ERRP, which began taking applications in June 2010, has been reimbursing participating employers for 80% of the amount of claims costing between $15,000 and $90,000 for early retirees and early retirees’ spouses, surviving spouses and dependents.

The ERRP creators supporters were hoping ERRP would help keep coverage in place for early retirees until 2014. Early retirees cannot get Medicare coverage unless they qualify for Social Security Disability Insurance benefits, and, in states that allow medical underwriting, early retirees with health problems may have trouble qualifying for conventional commercial health coverage.
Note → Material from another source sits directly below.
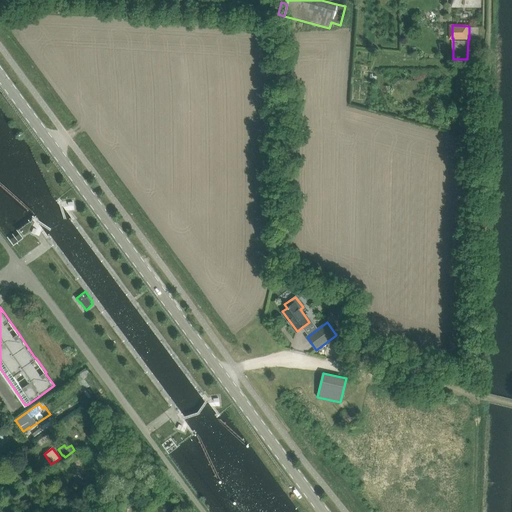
[(85,488),(75,495),(79,501),(81,504),(91,497),(85,488)]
If PPACA provisions take effect as written and work as backers hope, carriers will still be able to charge older consumers more than they charge younger consumers in 2014, but they will not be able to use an individual’s health status when deciding whether to issue coverage or when setting rates.

Unless Congress provides additional funding, ERRP likely will end 2 years earlier than hoped, because the program already has spent $4.5 billion of its funding, CMS officials say.

Plan sponsors must not mix claims incurred after Dec. 31, 2011, with 2011 claims in ERRP reimbursement requests, officials say.

If circumstances change, and more funding surfaces, CMS may announce that it can help with some 2012 claims, officials say.

“If a claim is incurred on or before December 31, 2011, but paid after December 31, 2011, the sponsor may submit the claim, but not until it has been paid,” officials say.